Location: Produce Safety and Microbiology ResearchTitle: Complete genome sequence of Escherichia coli Phage vB_EcoS Sa179lw isolated from surface water in a produce-growing area in northern california
|LIU, FANG - Ocean University Of China|
|SUN, XINCHENG - Zhengzhou University|
Submitted to: Genome Announcements
Publication Type: Peer Reviewed Journal
Publication Acceptance Date: 5/31/2018
Publication Date: 7/5/2018
Citation: Liao, Y., Liu, F., Sun, X., Li, R.W., Wu, V.C. 2018. Complete genome sequence of Escherichia coli Phage vB_EcoS Sa179lw isolated from surface water in a produce-growing area in northern California. Genome Announcements. 6(27):e00337-18. https://doi.org/10.1128/genomeA.00337-18.
Interpretive Summary: Phages, particularly lytic ones, have been found to have the potential and benefit to control foodborne pathogens, such as Shiga toxin-producing E. coli (STEC) bacteria that have been closely linked to the outbreaks associated with consumption of contaminated produce products. Here, we isolated a phage, called Sa179lw, from surface water collected in produce-growing area. The phage was specifically lytic against O179 STEC strain. Phage Sa179lw belonged to the family Siphoviridae, with a morphology that had a long and noncontractile tail. The phage had a double-stranded DNA with a genome size of 46,833 bp in which there were 84 predicted genes. Although no stx genes were detected, the genome harbored an eae gene with 95% homology to that in an outbreak-associated E. coli O145:H28 strain. Genetically, this was a new and unclassified phage at genus level as compared to other published and well-known phages in GenBank database. This phage genome provides valuable insights into the diversity to those bacteriophages that can serve as potential agent for the transfer of virulence genes between a phage and its bacterial hosts.

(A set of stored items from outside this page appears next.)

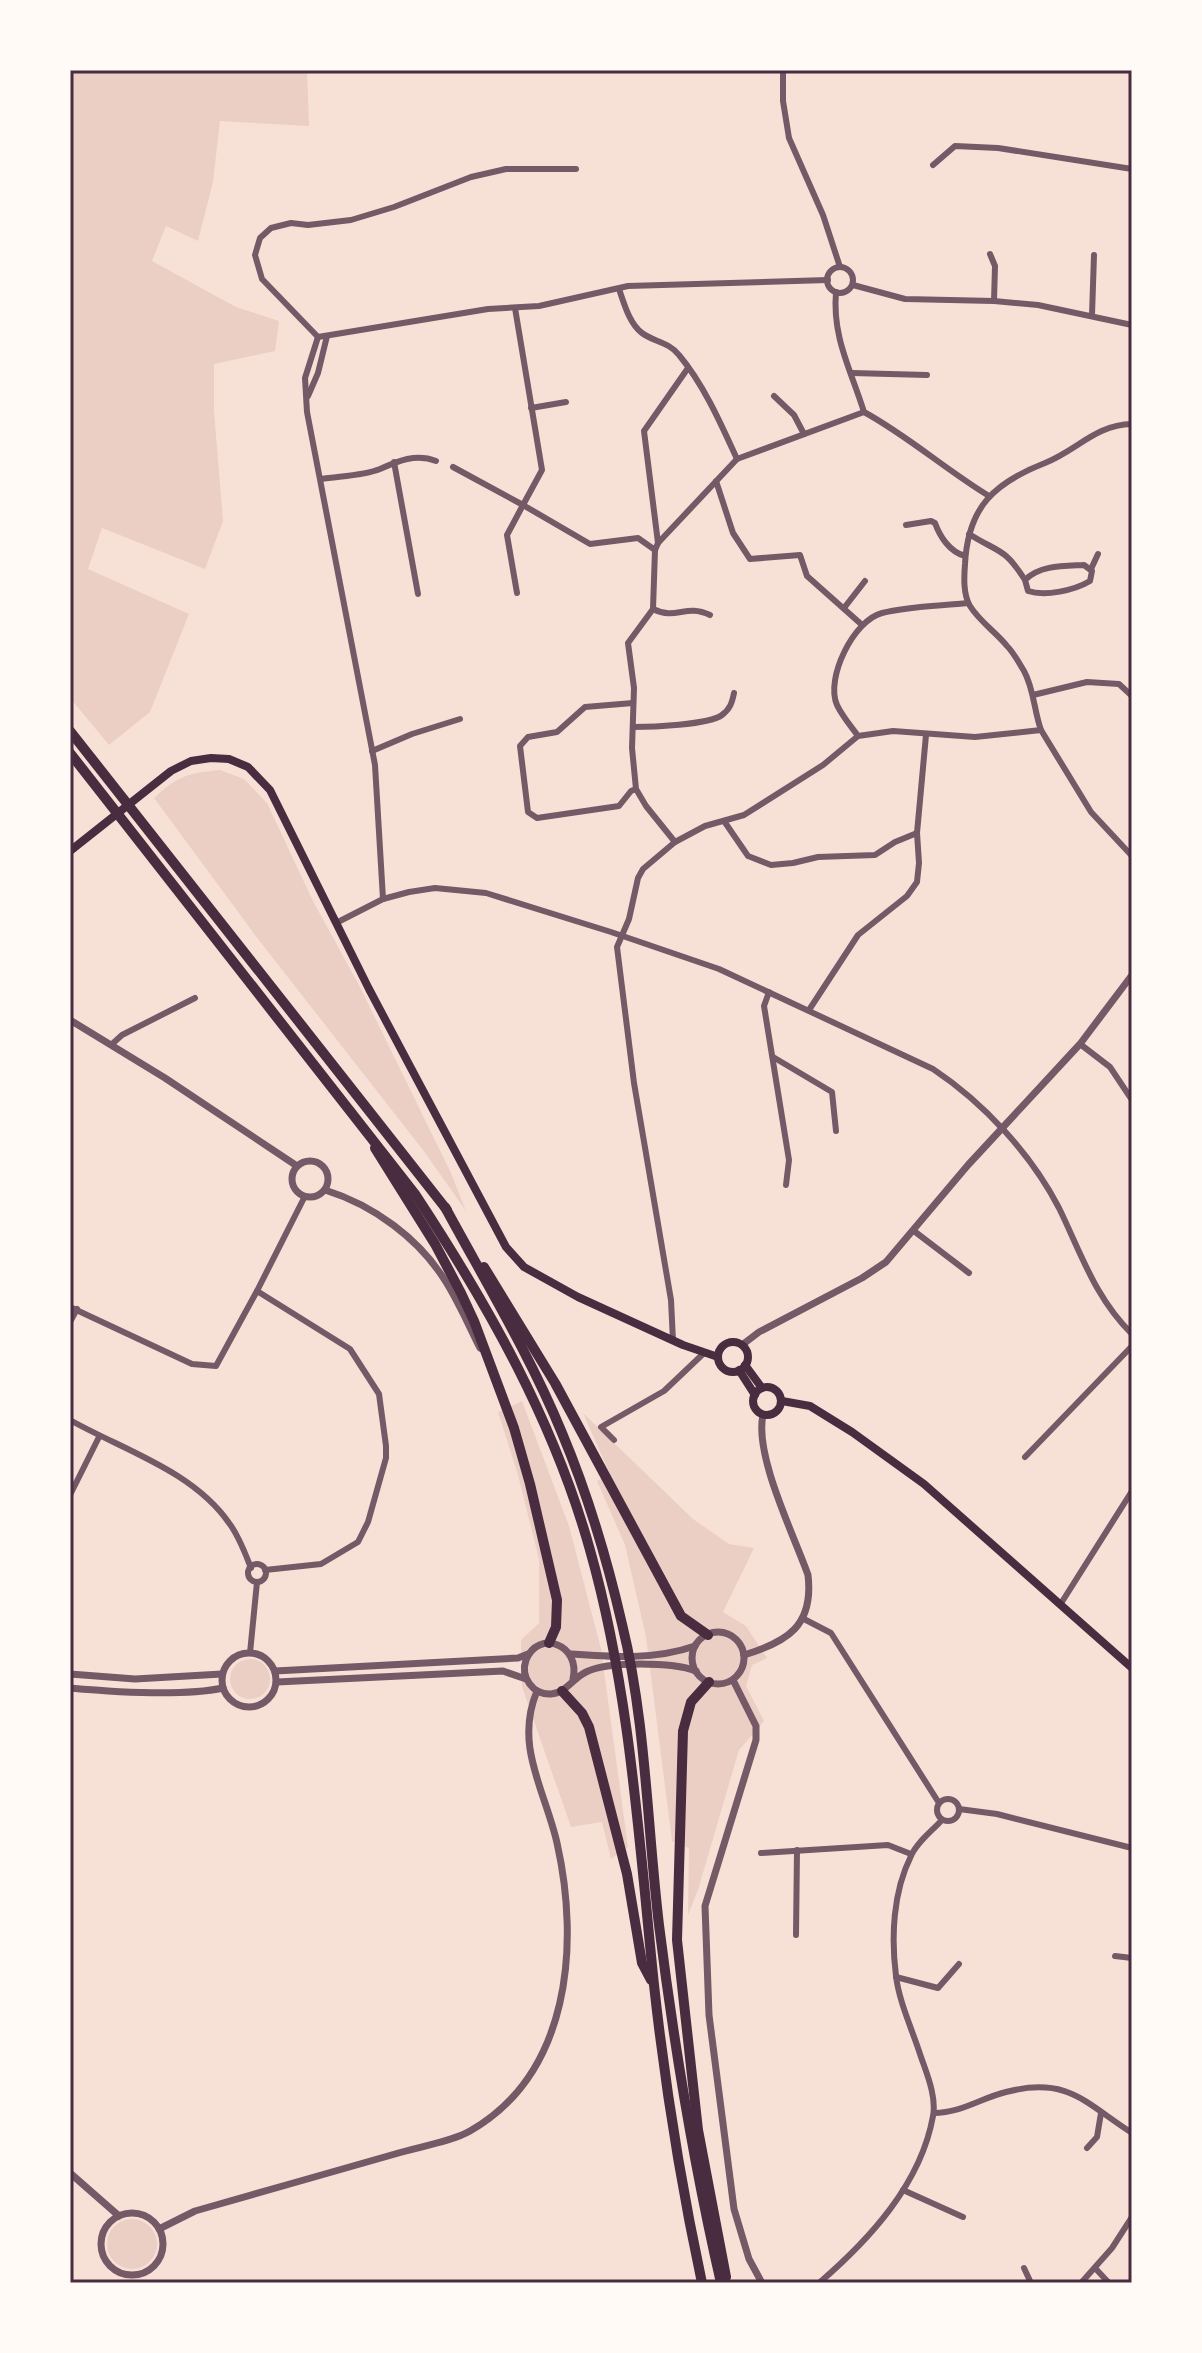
<svg xmlns="http://www.w3.org/2000/svg" width="1202" height="2353" viewBox="0 0 1202 2353" font-family="Georgia,serif">
	<style>
		.green { fill: #ebcfc5 }
		.lines { fill: none; stroke-linecap: round; stroke-linejoin: round }
		.minor { stroke: #755966; stroke-width: 6 }
		.tertiary { stroke: #755966; stroke-width: 7 }
		.secondary { stroke: #4a2c40; stroke-width: 8 }
		.trunk { stroke: #4a2c40; stroke-width: 10 }
		.neatline { fill: none; stroke: #4a2c40; stroke-width: 3 }
	</style>
	<rect width="100%" height="100%" fill="#f7e1d7"/>
	<g class="green">
		<polygon points="70,70 307,70 309,126 220,121 213,182 198,241 166,226 152,261 236,307 279,321 275,351 214,364 214,411 223,521 205,569 102,528 88,569 189,614 150,712 109,745 70,698"/>
		<path d="M 220,770 L 244,779 L 267,803 L 313,901 L 360,987 L 451,1173 L 466,1211 L 423,1150 L 258,939 L 154,798 C 178,776 187,773 220,770 Z"/>
		<polygon points="522,1401 569,1526 601,1649 628,1847 611,1859 602,1822 571,1827 522,1687 521,1640 539,1623 539,1559 518,1475 498,1412"/>
		<polygon points="583,1413 693,1519 729,1544 754,1548 723,1612 746,1626 767,1658 752,1665 746,1686 764,1721 739,1750 698,1890 688,1915 689,1848 672,1841 646,1637 625,1545 597,1481 610,1474"/>
		<circle cx="250" cy="1679" r="20"/>
		<circle cx="132" cy="2244" r="25"/>
	</g>
	<g class="lines">
		<g class="minor">
			<polyline points="783,70 783,101 789,138 823,215 840,267"/>
			<polyline points="933,165 955,146 998,148 1132,169"/>
			<polyline points="990,254 995,266 994,301"/>
			<circle cx="840" cy="280" r="13"/>
			<polyline points="853,285 905,299 994,301 1038,305 1132,325"/>
			<path d="M 619,289 C 624,303 629,323 642,333 C 654,342 669,342 679,355 C 704,385 721,424 737,459"/>
			<path d="M 836,292 C 832,337 851,370 864,412 C 908,436 946,470 989,496"/>
			<polyline points="515,308 542,470 523,505 590,544 638,538 655,550"/>
			<polyline points="1092,315 1094,255"/>
			<polyline points="318,337 305,378 307,412 375,765 383,899"/>
			<polyline points="318,337 488,309 539,306 628,286 828,280"/>
			<polyline points="318,337 262,279 255,255 260,238 271,228 291,223 308,225 351,220 394,207 471,177 506,169 576,169"/>
			<polyline points="852,373 927,375"/>
			<polyline points="308,396 318,373 327,336"/>
			<polyline points="774,396 794,415 804,434"/>
			<polyline points="531,408 566,402"/>
			<polyline points="394,462 418,594"/>
			<polyline points="453,467 523,505 507,535 517,593"/>
			<path d="M 321,479 C 339,476 363,476 380,469 C 398,461 416,453 436,461"/>
			<polyline points="716,481 733,533 750,559 800,555 807,576 861,624"/>
			<path d="M 906,525 L 931,521 L 935,523 C 940,537 950,552 965,556"/>
			<path d="M 969,534 C 999,553 1004,547 1025,580 C 1040,565 1064,566 1084,565 L 1092,571 L 1090,581 C 1075,590 1045,597 1028,591 L 1025,580"/>
			<polyline points="658,543 644,431 688,368"/>
			<polyline points="1091,569 1098,554"/>
			<polyline points="844,608 865,581"/>
			<path d="M 653,609 C 677,621 685,603 710,615"/>
			<polyline points="1033,695 1087,682 1119,684 1132,696"/>
			<polyline points="633,703 585,707 557,732 528,737 520,746 528,812 537,818 619,806 631,791 636,789"/>
			<path d="M 633,727 C 650,727 709,725 722,715 C 730,709 732,703 734,693"/>
			<path d="M 1041,730 C 1034,711 1034,689 1024,671 C 1019,663 1014,653 1007,646 C 996,632 980,622 970,606 C 963,594 964,577 965,564 C 968,507 994,483 1045,463 C 1079,449 1095,425 1132,424"/>
			<path d="M 858,736 C 851,726 842,716 837,705 C 825,678 854,620 882,613 C 909,606 940,606 968,603"/>
			<polyline points="372,751 412,734 460,719"/>
			<polyline points="724,821 748,856 771,865 793,863 818,857 875,855 895,842 917,833"/>
			<polyline points="675,842 646,806 636,789 632,748 634,688 628,643 653,609 655,550 658,543 737,459 864,412"/>
			<path d="M 336,923 L 383,899 L 409,892 L 435,888 L 486,893 L 611,932 L 719,969 L 933,1069 C 984,1103 1031,1154 1059,1208 C 1081,1253 1095,1298 1132,1334"/>
			<polyline points="769,992 764,1006 789,1160 786,1185"/>
			<polyline points="809,1010 858,935 907,896 917,882 919,863 917,833 926,735"/>
			<polyline points="1080,1044 1110,1067 1132,1100"/>
			<polyline points="111,1045 122,1035 195,998"/>
			<polyline points="773,1057 832,1092 836,1131"/>
			<polyline points="914,1231 969,1273"/>
			<polyline points="70,1307 192,1364 216,1366 257,1291"/>
			<polyline points="70,1322 77,1309"/>
			<polyline points="673,1341 671,1300 634,1083 617,947 629,919 638,878 643,869 675,842 705,826 744,815 823,765 858,736 893,731 975,737 1041,730 1091,812 1132,856"/>
			<path d="M 70,1420 C 123,1450 193,1471 229,1523 C 239,1536 245,1553 251,1568"/>
			<polyline points="614,1440 601,1427 664,1391 703,1354"/>
			<polyline points="1025,1457 1132,1346"/>
			<polyline points="70,1495 99,1437"/>
			<circle cx="257" cy="1573" r="9"/>
			<polyline points="265,1570 321,1564 358,1542 368,1522 386,1458 386,1446 379,1394 350,1349 257,1291 305,1196"/>
			<polyline points="1060,1605 1132,1491"/>
			<polyline points="802,1618 831,1633 939,1803"/>
			<polyline points="250,1653 257,1582"/>
			<circle cx="948" cy="1810" r="11"/>
			<polyline points="959,1809 997,1814 1132,1848"/>
			<polyline points="761,1853 888,1845 911,1854"/>
			<polyline points="796,1935 797,1850"/>
			<polyline points="1115,1956 1132,1958"/>
			<polyline points="896,1977 938,1988 959,1964"/>
			<path d="M 934,2113 C 961,2113 981,2098 1006,2092 C 1068,2076 1085,2103 1132,2133"/>
			<polyline points="1087,2148 1097,2137 1101,2113"/>
			<polyline points="903,2190 963,2217"/>
			<polyline points="1024,2268 1031,2283"/>
			<polyline points="1095,2268 1109,2283"/>
			<path d="M 819,2283 C 869,2240 921,2184 933,2116 C 937,2095 925,2070 919,2051 C 911,2027 899,2001 896,1976 C 891,1937 893,1892 911,1856 C 917,1842 932,1831 942,1820"/>
			<polyline points="1081,2283 1112,2248 1132,2217"/>
		</g>
		<g class="tertiary">
			<polyline points="70,1020 165,1078 297,1166"/>
			<circle cx="310" cy="1179" r="18"/>
			<path d="M 325,1190 C 373,1205 419,1238 446,1282 C 459,1303 469,1326 480,1348"/>
			<polyline points="742,1345 759,1332 862,1278 886,1262 968,1165 1080,1044 1132,975"/>
			<circle cx="718" cy="1658" r="26"/>
			<circle cx="249" cy="1680" r="27"/>
			<path d="M 571,1654 C 613,1657 655,1660 695,1646"/>
			<path d="M 744,1655 C 787,1642 814,1626 808,1575 C 794,1535 754,1455 763,1415"/>
			<polyline points="275,1671 518,1658 528,1654"/>
			<polyline points="70,1674 135,1679 222,1674"/>
			<path d="M 573,1679 C 581,1644 538,1629 526,1660 C 520,1677 533,1695 551,1694 C 566,1693 573,1678 586,1672 C 608,1661 673,1662 696,1671"/>
			<polyline points="733,1680 756,1726 756,1740 705,1906 709,2015 734,2209 749,2259 762,2283"/>
			<polyline points="277,1682 503,1671 526,1679"/>
			<path d="M 70,1688 C 114,1692 180,1697 223,1688"/>
			<polyline points="70,2173 119,2216"/>
			<circle cx="132" cy="2244" r="31"/>
			<path d="M 159,2229 L 195,2211 C 262,2192 328,2173 395,2154 C 417,2147 451,2142 470,2131 C 570,2074 580,1945 557,1843 C 545,1790 514,1746 537,1691"/>
		</g>
		<g class="secondary">
			<polyline points="70,851 171,771 191,761 211,758 229,759 248,767 270,790 369,989 506,1247 524,1267 578,1297 683,1345 718,1357"/>
			<circle cx="733" cy="1357" r="15"/>
			<polyline points="745,1365 762,1388"/>
			<polyline points="739,1370 755,1395"/>
			<circle cx="767" cy="1401" r="14"/>
			<polyline points="782,1401 810,1406 852,1432 924,1484 1132,1668"/>
		</g>
		<g class="trunk">
			<polyline points="70,731 447,1210"/>
			<path d="M 70,753 L 415,1194 C 488,1305 554,1421 590,1550 C 630,1691 639,1840 654,1985 C 665,2085 681,2185 702,2283"/>
			<polyline points="375,1148 435,1244 461,1293 474,1321 514,1428 530,1484 557,1600 556,1627 549,1643"/>
			<path d="M 445,1207 C 485,1281 530,1355 562,1433 C 588,1495 607,1559 622,1624 C 646,1721 647,1825 659,1925 C 674,2045 694,2165 721,2283"/>
			<polyline points="484,1267 555,1383 681,1616 708,1635"/>
			<polyline points="709,1682 691,1702 683,1731 677,1940 698,2130 726,2277"/>
			<polyline points="562,1691 582,1713 589,1727 627,1874 642,1963 651,1980"/>
		</g>
	</g>
	<rect width="1202" height="2353" fill="none" stroke="#fffaf5" stroke-width="144"/>
	<rect x="72" y="72" width="1058" height="2209" class="neatline"/>
</svg>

Technical Abstract: Non-O157 Shiga toxin-producing E. coli (STEC) can cause foodborne illness as severe as STEC O157 strains and have been associated with produce outbreaks in Europe and US. Due to the lytic nature to their bacterial hosts, these bacteriophages (phages) have the potential to control STEC strains. Here, we report a new isolated phage, Sa179lw, which has lytic infection against O179 STEC strains isolated from Salinas Valley, CA. With the presence of an eae-like gene that was associated with previous O145 STEC outbreaks, this phage can serve as a potential candidate to study the transfer of virulence genes between a phage and its bacterial hosts.